» Task directions
Turn every line of the data below into a Markdown table with the columns "Row" and "Line," numbering the rows in order and leaving out blank lines.

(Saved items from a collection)
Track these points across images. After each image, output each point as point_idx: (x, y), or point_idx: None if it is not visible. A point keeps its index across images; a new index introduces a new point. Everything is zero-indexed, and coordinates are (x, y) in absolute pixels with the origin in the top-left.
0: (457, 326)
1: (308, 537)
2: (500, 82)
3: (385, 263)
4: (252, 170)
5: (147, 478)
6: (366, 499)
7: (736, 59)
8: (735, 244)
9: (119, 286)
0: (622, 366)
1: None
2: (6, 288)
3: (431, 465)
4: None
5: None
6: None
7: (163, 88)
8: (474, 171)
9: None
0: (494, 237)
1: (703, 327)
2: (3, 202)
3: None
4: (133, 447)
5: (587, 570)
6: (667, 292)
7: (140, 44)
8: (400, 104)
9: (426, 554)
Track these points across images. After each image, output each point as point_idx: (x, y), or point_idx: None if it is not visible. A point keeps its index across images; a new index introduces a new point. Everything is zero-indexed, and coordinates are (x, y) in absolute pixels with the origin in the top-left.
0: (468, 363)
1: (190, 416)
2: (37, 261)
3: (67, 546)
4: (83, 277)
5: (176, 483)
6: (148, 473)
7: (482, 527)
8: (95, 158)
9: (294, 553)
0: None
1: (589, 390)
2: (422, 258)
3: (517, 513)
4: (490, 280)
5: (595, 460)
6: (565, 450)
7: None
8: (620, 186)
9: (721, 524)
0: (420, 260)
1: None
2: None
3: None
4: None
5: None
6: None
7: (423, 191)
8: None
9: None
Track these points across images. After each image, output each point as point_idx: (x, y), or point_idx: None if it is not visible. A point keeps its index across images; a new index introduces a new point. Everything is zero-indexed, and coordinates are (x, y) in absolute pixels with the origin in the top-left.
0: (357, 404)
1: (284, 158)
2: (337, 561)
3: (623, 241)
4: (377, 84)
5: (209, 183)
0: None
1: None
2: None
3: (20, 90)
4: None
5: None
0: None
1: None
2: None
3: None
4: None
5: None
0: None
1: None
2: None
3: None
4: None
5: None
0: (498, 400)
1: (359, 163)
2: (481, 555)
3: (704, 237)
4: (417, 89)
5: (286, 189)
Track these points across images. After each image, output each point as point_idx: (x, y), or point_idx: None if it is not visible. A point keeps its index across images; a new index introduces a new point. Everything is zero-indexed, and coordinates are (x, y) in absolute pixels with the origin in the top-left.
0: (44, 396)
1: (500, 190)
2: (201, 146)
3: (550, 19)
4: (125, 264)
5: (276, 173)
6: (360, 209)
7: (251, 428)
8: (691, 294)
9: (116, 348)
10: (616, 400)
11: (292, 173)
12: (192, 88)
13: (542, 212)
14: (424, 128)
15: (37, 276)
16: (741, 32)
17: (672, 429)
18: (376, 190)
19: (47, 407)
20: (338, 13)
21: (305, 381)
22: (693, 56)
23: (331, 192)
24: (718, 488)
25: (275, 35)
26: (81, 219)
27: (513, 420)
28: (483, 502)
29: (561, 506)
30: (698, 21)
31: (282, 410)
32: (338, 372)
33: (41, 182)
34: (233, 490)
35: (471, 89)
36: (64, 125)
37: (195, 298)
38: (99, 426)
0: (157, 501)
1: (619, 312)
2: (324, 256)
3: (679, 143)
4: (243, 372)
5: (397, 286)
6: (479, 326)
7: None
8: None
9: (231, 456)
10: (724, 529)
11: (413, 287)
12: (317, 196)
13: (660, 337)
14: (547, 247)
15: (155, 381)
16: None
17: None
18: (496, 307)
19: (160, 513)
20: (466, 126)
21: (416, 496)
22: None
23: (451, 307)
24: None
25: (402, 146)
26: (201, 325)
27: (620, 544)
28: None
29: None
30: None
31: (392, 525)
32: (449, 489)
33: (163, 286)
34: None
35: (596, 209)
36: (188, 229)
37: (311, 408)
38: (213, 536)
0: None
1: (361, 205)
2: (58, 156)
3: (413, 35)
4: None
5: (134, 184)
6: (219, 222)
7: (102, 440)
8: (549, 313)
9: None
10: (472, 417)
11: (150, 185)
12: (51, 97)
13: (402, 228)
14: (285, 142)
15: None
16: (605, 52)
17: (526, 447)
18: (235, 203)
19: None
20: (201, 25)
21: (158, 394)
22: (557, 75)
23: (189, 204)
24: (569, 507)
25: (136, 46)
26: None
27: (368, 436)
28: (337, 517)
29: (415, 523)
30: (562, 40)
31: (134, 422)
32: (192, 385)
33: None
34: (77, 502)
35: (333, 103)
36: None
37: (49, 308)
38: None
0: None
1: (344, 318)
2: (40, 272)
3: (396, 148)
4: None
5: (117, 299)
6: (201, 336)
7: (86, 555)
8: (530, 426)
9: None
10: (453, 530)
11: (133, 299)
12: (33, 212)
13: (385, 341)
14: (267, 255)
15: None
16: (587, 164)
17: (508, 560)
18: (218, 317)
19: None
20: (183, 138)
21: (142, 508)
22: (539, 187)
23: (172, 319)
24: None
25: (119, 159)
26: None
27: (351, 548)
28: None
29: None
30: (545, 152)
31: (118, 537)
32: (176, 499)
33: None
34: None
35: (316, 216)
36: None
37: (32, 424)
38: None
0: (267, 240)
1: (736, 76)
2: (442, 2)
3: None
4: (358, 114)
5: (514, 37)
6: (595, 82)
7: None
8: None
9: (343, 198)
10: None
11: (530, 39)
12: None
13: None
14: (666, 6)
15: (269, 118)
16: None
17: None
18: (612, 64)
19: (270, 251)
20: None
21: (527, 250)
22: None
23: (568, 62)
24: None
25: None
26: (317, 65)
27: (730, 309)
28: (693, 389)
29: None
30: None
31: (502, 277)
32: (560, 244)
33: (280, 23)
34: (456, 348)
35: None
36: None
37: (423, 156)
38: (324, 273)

» Task output
| Row | Line |
|---|---|
| 1 | Track these points across images. After each image, output each point as point_idx: (x, y), or point_idx: None if it is not visible. A point keeps its index across images; a new index introduces a new point. Everything is zero-indexed, and coordinates are (x, y) in absolute pixels with the origin in the top-left. |
| 2 | 0: (457, 326) |
| 3 | 1: (308, 537) |
| 4 | 2: (500, 82) |
| 5 | 3: (385, 263) |
| 6 | 4: (252, 170) |
| 7 | 5: (147, 478) |
| 8 | 6: (366, 499) |
| 9 | 7: (736, 59) |
| 10 | 8: (735, 244) |
| 11 | 9: (119, 286) |
| 12 | 0: (622, 366) |
| 13 | 1: None |
| 14 | 2: (6, 288) |
| 15 | 3: (431, 465) |
| 16 | 4: None |
| 17 | 5: None |
| 18 | 6: None |
| 19 | 7: (163, 88) |
| 20 | 8: (474, 171) |
| 21 | 9: None |
| 22 | 0: (494, 237) |
| 23 | 1: (703, 327) |
| 24 | 2: (3, 202) |
| 25 | 3: None |
| 26 | 4: (133, 447) |
| 27 | 5: (587, 570) |
| 28 | 6: (667, 292) |
| 29 | 7: (140, 44) |
| 30 | 8: (400, 104) |
| 31 | 9: (426, 554) |
| 32 | Track these points across images. After each image, output each point as point_idx: (x, y), or point_idx: None if it is not visible. A point keeps its index across images; a new index introduces a new point. Everything is zero-indexed, and coordinates are (x, y) in absolute pixels with the origin in the top-left. |
| 33 | 0: (468, 363) |
| 34 | 1: (190, 416) |
| 35 | 2: (37, 261) |
| 36 | 3: (67, 546) |
| 37 | 4: (83, 277) |
| 38 | 5: (176, 483) |
| 39 | 6: (148, 473) |
| 40 | 7: (482, 527) |
| 41 | 8: (95, 158) |
| 42 | 9: (294, 553) |
| 43 | 0: None |
| 44 | 1: (589, 390) |
| 45 | 2: (422, 258) |
| 46 | 3: (517, 513) |
| 47 | 4: (490, 280) |
| 48 | 5: (595, 460) |
| 49 | 6: (565, 450) |
| 50 | 7: None |
| 51 | 8: (620, 186) |
| 52 | 9: (721, 524) |
| 53 | 0: (420, 260) |
| 54 | 1: None |
| 55 | 2: None |
| 56 | 3: None |
| 57 | 4: None |
| 58 | 5: None |
| 59 | 6: None |
| 60 | 7: (423, 191) |
| 61 | 8: None |
| 62 | 9: None |
| 63 | Track these points across images. After each image, output each point as point_idx: (x, y), or point_idx: None if it is not visible. A point keeps its index across images; a new index introduces a new point. Everything is zero-indexed, and coordinates are (x, y) in absolute pixels with the origin in the top-left. |
| 64 | 0: (357, 404) |
| 65 | 1: (284, 158) |
| 66 | 2: (337, 561) |
| 67 | 3: (623, 241) |
| 68 | 4: (377, 84) |
| 69 | 5: (209, 183) |
| 70 | 0: None |
| 71 | 1: None |
| 72 | 2: None |
| 73 | 3: (20, 90) |
| 74 | 4: None |
| 75 | 5: None |
| 76 | 0: None |
| 77 | 1: None |
| 78 | 2: None |
| 79 | 3: None |
| 80 | 4: None |
| 81 | 5: None |
| 82 | 0: None |
| 83 | 1: None |
| 84 | 2: None |
| 85 | 3: None |
| 86 | 4: None |
| 87 | 5: None |
| 88 | 0: (498, 400) |
| 89 | 1: (359, 163) |
| 90 | 2: (481, 555) |
| 91 | 3: (704, 237) |
| 92 | 4: (417, 89) |
| 93 | 5: (286, 189) |
| 94 | Track these points across images. After each image, output each point as point_idx: (x, y), or point_idx: None if it is not visible. A point keeps its index across images; a new index introduces a new point. Everything is zero-indexed, and coordinates are (x, y) in absolute pixels with the origin in the top-left. |
| 95 | 0: (44, 396) |
| 96 | 1: (500, 190) |
| 97 | 2: (201, 146) |
| 98 | 3: (550, 19) |
| 99 | 4: (125, 264) |
| 100 | 5: (276, 173) |
| 101 | 6: (360, 209) |
| 102 | 7: (251, 428) |
| 103 | 8: (691, 294) |
| 104 | 9: (116, 348) |
| 105 | 10: (616, 400) |
| 106 | 11: (292, 173) |
| 107 | 12: (192, 88) |
| 108 | 13: (542, 212) |
| 109 | 14: (424, 128) |
| 110 | 15: (37, 276) |
| 111 | 16: (741, 32) |
| 112 | 17: (672, 429) |
| 113 | 18: (376, 190) |
| 114 | 19: (47, 407) |
| 115 | 20: (338, 13) |
| 116 | 21: (305, 381) |
| 117 | 22: (693, 56) |
| 118 | 23: (331, 192) |
| 119 | 24: (718, 488) |
| 120 | 25: (275, 35) |
| 121 | 26: (81, 219) |
| 122 | 27: (513, 420) |
| 123 | 28: (483, 502) |
| 124 | 29: (561, 506) |
| 125 | 30: (698, 21) |
| 126 | 31: (282, 410) |
| 127 | 32: (338, 372) |
| 128 | 33: (41, 182) |
| 129 | 34: (233, 490) |
| 130 | 35: (471, 89) |
| 131 | 36: (64, 125) |
| 132 | 37: (195, 298) |
| 133 | 38: (99, 426) |
| 134 | 0: (157, 501) |
| 135 | 1: (619, 312) |
| 136 | 2: (324, 256) |
| 137 | 3: (679, 143) |
| 138 | 4: (243, 372) |
| 139 | 5: (397, 286) |
| 140 | 6: (479, 326) |
| 141 | 7: None |
| 142 | 8: None |
| 143 | 9: (231, 456) |
| 144 | 10: (724, 529) |
| 145 | 11: (413, 287) |
| 146 | 12: (317, 196) |
| 147 | 13: (660, 337) |
| 148 | 14: (547, 247) |
| 149 | 15: (155, 381) |
| 150 | 16: None |
| 151 | 17: None |
| 152 | 18: (496, 307) |
| 153 | 19: (160, 513) |
| 154 | 20: (466, 126) |
| 155 | 21: (416, 496) |
| 156 | 22: None |
| 157 | 23: (451, 307) |
| 158 | 24: None |
| 159 | 25: (402, 146) |
| 160 | 26: (201, 325) |
| 161 | 27: (620, 544) |
| 162 | 28: None |
| 163 | 29: None |
| 164 | 30: None |
| 165 | 31: (392, 525) |
| 166 | 32: (449, 489) |
| 167 | 33: (163, 286) |
| 168 | 34: None |
| 169 | 35: (596, 209) |
| 170 | 36: (188, 229) |
| 171 | 37: (311, 408) |
| 172 | 38: (213, 536) |
| 173 | 0: None |
| 174 | 1: (361, 205) |
| 175 | 2: (58, 156) |
| 176 | 3: (413, 35) |
| 177 | 4: None |
| 178 | 5: (134, 184) |
| 179 | 6: (219, 222) |
| 180 | 7: (102, 440) |
| 181 | 8: (549, 313) |
| 182 | 9: None |
| 183 | 10: (472, 417) |
| 184 | 11: (150, 185) |
| 185 | 12: (51, 97) |
| 186 | 13: (402, 228) |
| 187 | 14: (285, 142) |
| 188 | 15: None |
| 189 | 16: (605, 52) |
| 190 | 17: (526, 447) |
| 191 | 18: (235, 203) |
| 192 | 19: None |
| 193 | 20: (201, 25) |
| 194 | 21: (158, 394) |
| 195 | 22: (557, 75) |
| 196 | 23: (189, 204) |
| 197 | 24: (569, 507) |
| 198 | 25: (136, 46) |
| 199 | 26: None |
| 200 | 27: (368, 436) |
| 201 | 28: (337, 517) |
| 202 | 29: (415, 523) |
| 203 | 30: (562, 40) |
| 204 | 31: (134, 422) |
| 205 | 32: (192, 385) |
| 206 | 33: None |
| 207 | 34: (77, 502) |
| 208 | 35: (333, 103) |
| 209 | 36: None |
| 210 | 37: (49, 308) |
| 211 | 38: None |
| 212 | 0: None |
| 213 | 1: (344, 318) |
| 214 | 2: (40, 272) |
| 215 | 3: (396, 148) |
| 216 | 4: None |
| 217 | 5: (117, 299) |
| 218 | 6: (201, 336) |
| 219 | 7: (86, 555) |
| 220 | 8: (530, 426) |
| 221 | 9: None |
| 222 | 10: (453, 530) |
| 223 | 11: (133, 299) |
| 224 | 12: (33, 212) |
| 225 | 13: (385, 341) |
| 226 | 14: (267, 255) |
| 227 | 15: None |
| 228 | 16: (587, 164) |
| 229 | 17: (508, 560) |
| 230 | 18: (218, 317) |
| 231 | 19: None |
| 232 | 20: (183, 138) |
| 233 | 21: (142, 508) |
| 234 | 22: (539, 187) |
| 235 | 23: (172, 319) |
| 236 | 24: None |
| 237 | 25: (119, 159) |
| 238 | 26: None |
| 239 | 27: (351, 548) |
| 240 | 28: None |
| 241 | 29: None |
| 242 | 30: (545, 152) |
| 243 | 31: (118, 537) |
| 244 | 32: (176, 499) |
| 245 | 33: None |
| 246 | 34: None |
| 247 | 35: (316, 216) |
| 248 | 36: None |
| 249 | 37: (32, 424) |
| 250 | 38: None |
| 251 | 0: (267, 240) |
| 252 | 1: (736, 76) |
| 253 | 2: (442, 2) |
| 254 | 3: None |
| 255 | 4: (358, 114) |
| 256 | 5: (514, 37) |
| 257 | 6: (595, 82) |
| 258 | 7: None |
| 259 | 8: None |
| 260 | 9: (343, 198) |
| 261 | 10: None |
| 262 | 11: (530, 39) |
| 263 | 12: None |
| 264 | 13: None |
| 265 | 14: (666, 6) |
| 266 | 15: (269, 118) |
| 267 | 16: None |
| 268 | 17: None |
| 269 | 18: (612, 64) |
| 270 | 19: (270, 251) |
| 271 | 20: None |
| 272 | 21: (527, 250) |
| 273 | 22: None |
| 274 | 23: (568, 62) |
| 275 | 24: None |
| 276 | 25: None |
| 277 | 26: (317, 65) |
| 278 | 27: (730, 309) |
| 279 | 28: (693, 389) |
| 280 | 29: None |
| 281 | 30: None |
| 282 | 31: (502, 277) |
| 283 | 32: (560, 244) |
| 284 | 33: (280, 23) |
| 285 | 34: (456, 348) |
| 286 | 35: None |
| 287 | 36: None |
| 288 | 37: (423, 156) |
| 289 | 38: (324, 273) |